Companies in the Asia Pacific region are set to spend more on medical insurance in the coming years, as the cost of healthcare benefits in the region is projected to increase by 8% in 2016, from 6% last year, according to a survey by Willis Towers Watson. This is a trend that is expected to continue over the next three years.
Conducted in October and November 2015, the survey drew on responses from 174 leading medical insurers, of which 45% are from the Asia Pacific. The study aimed to discover information about the drivers of medical costs and how these costs are managed. Information was gathered from respondents in 55 countries, including 12 markets in Asia Pacific where the insurers have a representative market share.
Survey findings around employee/provider behavior revealed that 72% of medical insurers expect medical costs to increase due to overuse of care, such as medical practitioners recommending too many services; 49% expect increases due to underuse of preventative services and 43% expect increases due to overuse of care.
Several external factors are driving medical costs up in the region. Eighty-one percent of medical insurers surveyed in the Asia Pacific said such factors include new medical technologies (81%), profit motives of providers (48%) and changes in workforce demographics (34%).
According to Cedric Luah, head of health and benefits, Asia and Australasia at Willis Towers Watson, profit motives of providers could refer to excessive referrals to specialists, requests for excessive diagnostics and unwarranted procedures.
This does not bode well for companies looking to control medical costs.
“Rising health costs can mean a significant drain on resources for employers,” says Dr Rajeshree Parekh, director of health and corporate wellesness for Asia and Australasia at Willis Towers Watson.

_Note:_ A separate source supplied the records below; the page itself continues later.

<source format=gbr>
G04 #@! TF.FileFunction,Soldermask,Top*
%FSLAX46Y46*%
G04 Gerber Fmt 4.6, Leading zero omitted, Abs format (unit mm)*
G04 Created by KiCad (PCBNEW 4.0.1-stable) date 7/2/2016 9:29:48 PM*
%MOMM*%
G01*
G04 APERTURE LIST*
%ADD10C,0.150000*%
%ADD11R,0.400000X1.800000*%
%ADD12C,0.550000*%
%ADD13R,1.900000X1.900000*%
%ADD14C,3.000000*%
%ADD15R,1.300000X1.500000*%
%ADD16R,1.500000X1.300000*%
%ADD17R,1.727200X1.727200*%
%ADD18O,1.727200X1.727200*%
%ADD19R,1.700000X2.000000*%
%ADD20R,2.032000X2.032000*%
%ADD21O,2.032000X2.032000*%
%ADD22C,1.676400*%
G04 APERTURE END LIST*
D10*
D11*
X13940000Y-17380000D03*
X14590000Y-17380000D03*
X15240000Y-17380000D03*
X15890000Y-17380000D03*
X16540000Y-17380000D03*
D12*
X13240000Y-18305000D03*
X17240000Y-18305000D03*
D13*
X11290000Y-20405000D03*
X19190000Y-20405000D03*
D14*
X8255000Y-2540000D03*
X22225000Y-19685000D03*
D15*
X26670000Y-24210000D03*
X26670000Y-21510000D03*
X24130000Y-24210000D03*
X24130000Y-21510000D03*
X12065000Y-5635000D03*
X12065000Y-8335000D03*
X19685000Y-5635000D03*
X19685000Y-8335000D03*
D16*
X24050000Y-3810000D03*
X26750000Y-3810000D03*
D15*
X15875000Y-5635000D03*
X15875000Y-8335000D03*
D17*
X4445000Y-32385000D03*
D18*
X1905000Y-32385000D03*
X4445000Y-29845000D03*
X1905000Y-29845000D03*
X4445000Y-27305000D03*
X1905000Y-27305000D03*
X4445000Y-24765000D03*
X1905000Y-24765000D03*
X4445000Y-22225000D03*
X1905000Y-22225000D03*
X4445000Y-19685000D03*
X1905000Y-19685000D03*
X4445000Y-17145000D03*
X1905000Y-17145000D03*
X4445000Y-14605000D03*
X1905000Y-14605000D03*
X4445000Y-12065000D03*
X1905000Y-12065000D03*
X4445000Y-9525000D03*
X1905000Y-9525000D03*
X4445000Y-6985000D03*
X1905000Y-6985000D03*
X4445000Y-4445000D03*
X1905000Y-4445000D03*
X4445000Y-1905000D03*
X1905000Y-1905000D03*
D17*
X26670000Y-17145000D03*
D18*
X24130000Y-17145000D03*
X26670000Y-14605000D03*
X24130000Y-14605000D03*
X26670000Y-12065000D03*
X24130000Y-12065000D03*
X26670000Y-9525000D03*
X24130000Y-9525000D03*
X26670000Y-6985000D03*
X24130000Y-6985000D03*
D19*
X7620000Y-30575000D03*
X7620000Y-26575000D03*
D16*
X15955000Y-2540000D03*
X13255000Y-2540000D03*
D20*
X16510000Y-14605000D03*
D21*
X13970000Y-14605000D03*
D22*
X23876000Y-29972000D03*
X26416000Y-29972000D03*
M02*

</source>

Reducing medical insurance costs
Cutting down on medical insurance costs could be a complex and challenging process, says Luah, adding that forgoing healthcare is not the answer.

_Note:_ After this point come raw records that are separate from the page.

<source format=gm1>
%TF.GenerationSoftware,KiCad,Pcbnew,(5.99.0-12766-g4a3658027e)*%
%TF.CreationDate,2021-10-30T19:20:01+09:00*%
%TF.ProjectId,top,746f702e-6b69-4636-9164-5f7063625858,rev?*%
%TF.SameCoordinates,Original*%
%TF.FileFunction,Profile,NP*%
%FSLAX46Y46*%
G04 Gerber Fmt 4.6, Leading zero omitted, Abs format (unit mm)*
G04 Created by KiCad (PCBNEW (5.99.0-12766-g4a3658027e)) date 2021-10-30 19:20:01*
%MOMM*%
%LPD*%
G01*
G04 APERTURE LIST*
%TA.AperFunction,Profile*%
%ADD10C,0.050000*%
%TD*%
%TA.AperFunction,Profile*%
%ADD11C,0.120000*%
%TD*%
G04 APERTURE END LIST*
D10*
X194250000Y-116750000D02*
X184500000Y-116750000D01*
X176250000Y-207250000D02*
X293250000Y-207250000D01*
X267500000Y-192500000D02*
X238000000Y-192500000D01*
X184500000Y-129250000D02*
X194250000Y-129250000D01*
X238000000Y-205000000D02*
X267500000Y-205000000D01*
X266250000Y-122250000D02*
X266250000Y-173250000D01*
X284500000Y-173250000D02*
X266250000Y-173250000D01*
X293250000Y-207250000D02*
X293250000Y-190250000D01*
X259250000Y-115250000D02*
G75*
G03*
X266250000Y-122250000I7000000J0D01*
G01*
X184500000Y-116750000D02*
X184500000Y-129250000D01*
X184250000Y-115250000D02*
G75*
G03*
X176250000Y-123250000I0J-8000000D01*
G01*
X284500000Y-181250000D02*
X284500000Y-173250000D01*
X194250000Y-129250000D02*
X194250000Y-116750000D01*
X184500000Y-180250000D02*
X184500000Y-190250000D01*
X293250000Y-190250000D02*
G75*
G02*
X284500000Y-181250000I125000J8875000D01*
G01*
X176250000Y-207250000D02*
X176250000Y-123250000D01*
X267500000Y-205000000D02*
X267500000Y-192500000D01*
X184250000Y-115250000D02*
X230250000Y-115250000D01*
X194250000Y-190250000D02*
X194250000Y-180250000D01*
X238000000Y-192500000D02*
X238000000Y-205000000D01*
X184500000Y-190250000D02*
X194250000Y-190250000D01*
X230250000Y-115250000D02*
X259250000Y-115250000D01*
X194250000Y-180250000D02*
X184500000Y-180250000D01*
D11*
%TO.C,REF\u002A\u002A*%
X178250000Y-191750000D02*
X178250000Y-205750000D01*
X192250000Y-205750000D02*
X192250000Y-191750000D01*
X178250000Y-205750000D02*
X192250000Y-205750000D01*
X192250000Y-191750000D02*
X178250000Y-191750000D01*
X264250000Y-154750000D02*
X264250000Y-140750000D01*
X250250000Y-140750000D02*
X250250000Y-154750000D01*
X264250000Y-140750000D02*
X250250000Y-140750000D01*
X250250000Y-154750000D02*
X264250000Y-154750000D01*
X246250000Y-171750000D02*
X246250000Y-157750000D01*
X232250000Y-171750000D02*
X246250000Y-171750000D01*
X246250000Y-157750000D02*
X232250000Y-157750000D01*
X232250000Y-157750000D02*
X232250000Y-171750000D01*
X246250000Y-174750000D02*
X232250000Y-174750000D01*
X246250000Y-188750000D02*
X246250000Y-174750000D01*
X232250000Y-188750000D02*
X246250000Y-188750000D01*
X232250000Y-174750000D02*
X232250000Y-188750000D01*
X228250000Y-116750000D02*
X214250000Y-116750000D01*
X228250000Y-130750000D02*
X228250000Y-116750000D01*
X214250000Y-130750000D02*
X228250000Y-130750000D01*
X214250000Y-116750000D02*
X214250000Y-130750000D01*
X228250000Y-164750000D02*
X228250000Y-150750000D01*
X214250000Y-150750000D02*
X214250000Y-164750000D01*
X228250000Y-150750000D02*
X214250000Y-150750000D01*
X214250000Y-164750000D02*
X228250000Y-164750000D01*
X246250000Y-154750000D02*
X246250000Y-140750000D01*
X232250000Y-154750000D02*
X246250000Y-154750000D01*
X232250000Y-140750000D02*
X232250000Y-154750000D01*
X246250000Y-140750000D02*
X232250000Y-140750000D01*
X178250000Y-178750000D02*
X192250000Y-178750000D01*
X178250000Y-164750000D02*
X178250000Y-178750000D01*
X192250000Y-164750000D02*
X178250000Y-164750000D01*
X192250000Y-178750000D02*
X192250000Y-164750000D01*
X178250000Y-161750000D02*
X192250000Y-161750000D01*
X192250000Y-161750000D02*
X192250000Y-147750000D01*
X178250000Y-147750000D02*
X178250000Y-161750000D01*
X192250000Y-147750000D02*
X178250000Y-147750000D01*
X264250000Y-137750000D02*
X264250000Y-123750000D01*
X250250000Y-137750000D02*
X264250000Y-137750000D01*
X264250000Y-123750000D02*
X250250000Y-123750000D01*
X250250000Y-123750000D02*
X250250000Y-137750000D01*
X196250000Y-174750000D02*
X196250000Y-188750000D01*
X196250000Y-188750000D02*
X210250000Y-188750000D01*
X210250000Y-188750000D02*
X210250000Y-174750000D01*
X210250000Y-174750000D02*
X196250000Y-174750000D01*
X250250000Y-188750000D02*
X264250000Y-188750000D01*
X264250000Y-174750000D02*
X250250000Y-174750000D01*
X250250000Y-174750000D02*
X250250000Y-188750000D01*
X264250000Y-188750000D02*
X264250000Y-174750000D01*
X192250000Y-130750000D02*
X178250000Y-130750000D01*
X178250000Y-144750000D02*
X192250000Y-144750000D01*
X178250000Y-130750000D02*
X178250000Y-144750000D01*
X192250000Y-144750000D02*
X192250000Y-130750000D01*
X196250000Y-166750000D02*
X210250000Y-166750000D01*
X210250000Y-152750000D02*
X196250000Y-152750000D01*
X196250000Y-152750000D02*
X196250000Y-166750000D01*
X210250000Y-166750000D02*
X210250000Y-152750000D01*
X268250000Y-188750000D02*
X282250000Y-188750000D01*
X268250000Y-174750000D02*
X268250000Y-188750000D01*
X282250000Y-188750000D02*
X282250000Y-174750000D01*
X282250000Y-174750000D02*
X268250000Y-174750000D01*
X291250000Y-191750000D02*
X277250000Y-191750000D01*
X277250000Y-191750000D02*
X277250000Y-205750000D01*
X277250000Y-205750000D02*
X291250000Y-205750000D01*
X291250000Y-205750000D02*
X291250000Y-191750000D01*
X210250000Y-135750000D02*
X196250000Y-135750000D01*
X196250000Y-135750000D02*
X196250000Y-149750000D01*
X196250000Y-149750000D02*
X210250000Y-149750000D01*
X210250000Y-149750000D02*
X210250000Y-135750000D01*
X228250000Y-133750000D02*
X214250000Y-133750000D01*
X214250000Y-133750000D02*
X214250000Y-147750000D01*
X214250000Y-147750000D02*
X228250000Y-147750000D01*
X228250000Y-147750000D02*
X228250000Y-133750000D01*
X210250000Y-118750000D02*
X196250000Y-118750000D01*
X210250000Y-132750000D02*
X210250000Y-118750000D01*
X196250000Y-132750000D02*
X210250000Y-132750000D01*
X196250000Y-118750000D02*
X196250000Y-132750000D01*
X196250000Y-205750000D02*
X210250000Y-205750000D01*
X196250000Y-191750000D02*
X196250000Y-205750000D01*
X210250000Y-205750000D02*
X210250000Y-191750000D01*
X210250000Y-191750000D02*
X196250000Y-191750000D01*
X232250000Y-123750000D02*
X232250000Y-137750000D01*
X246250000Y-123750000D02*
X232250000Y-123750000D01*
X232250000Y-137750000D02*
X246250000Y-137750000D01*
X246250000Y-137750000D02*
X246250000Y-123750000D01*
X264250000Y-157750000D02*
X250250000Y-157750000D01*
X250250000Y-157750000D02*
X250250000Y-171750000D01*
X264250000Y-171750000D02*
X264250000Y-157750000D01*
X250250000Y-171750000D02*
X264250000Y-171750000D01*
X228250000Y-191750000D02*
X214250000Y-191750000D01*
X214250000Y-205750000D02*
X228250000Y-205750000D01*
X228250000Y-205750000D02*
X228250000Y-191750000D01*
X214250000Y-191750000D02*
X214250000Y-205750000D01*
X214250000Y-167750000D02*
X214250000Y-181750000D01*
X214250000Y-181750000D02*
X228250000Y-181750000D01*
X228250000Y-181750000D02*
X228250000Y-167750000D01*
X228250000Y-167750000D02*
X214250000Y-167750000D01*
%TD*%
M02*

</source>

Results from a separate Willis Towers Watson survey covering employees indicated that over time, postponing care could result in more expensive and complex cases.

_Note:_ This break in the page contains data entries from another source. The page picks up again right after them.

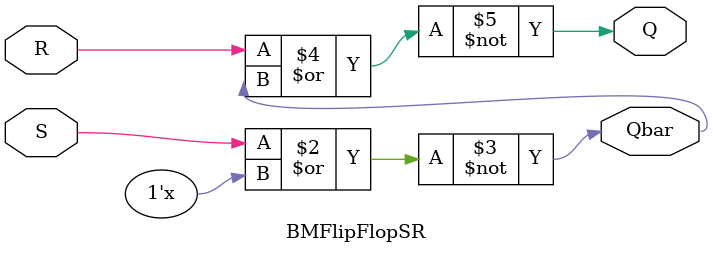
<source format=v>
module BMFlipFlopSR(
    input S, R,
    output reg Q, Qbar
);

    always @(S, R) begin
        Qbar = ~(S | Q);
        Q = ~(R | Qbar);
    end
endmodule
</source>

According to the second survey, 56% of employees in Asia Pacific confessed to skipping or changing their medication, or delaying or avoiding prescribed medical tests or procedures.
“Not seeking appropriate care at the right time can also lead to a larger, long-term problem,” says Luah. “For example, ignoring a chronic cough could lead to an emergency room visit due to either a serious lung or heart condition. Poor management of chronic illness such as diabetes or high blood pressure may cause a heart attack.”
The top three conditions (excluding maternity) in the Asia Pacific which lead to the most claims are in line with global trends: cardiovascular (615), respiratory (57%) and cancer (54%). Absent from the list is diabetes, despite Asia being home to 60% of the world’s diabetic population.
Furthermore, a third of respondents in Asia Pacific attributed accidents as a major contributor to costs, a figure that is approximately double the global average of 17%.
Quick and short-term savings
According to Luah, quick and short-term savings for employers can be obtained in the form of smart purchasing decisions such as participation in package/portfolio rated products or facilities and the shifting or sharing of care costs with employees.
However, the only sustainable long term practice would be to reduce the total number of claims, as lower claims mean lower premiums, adds Luah.
“For this, every employee needs to be made accountable for his/her own health and also be empowered to make better decisions when using the healthcare system,” says Luah. “Organizations can help by encouraging employees to lead healthier lifestyles, improve their health literacy and be better consumers of healthcare so the system does not get abused.”
Making employees accountable consumers can create the best opportunities for reducing abuse of the healthcare system, says Luah, adding other strategies could include patient triage, decision support tools, gatekeeper models and pre-notification requirements.
“Manage of these control measures can be performed via working with a provider that can/will provide sufficient data insights for analysis and tracking,” says Luah.
Meanwhile, employers looking toward appropriate medical insurance products would do well to bear a number of factors into account.
Typical portfolio rate package products can provide a comprehensive level of coverage including typical in-patient hospitalization and out-patient clinical coverage, in addition to life and disability cover. The latter might not strictly fall under medical insurance but also constitute important risk elements, says Luah.
Employers could also include optional coverage for critical illness, dental, vision and maternity covers which can either be fully funded by the employer or co-funded by employees as a lower cost option. In the case of the latter, comprehensive coverage can be attained without too much increase in spending on the part of employers.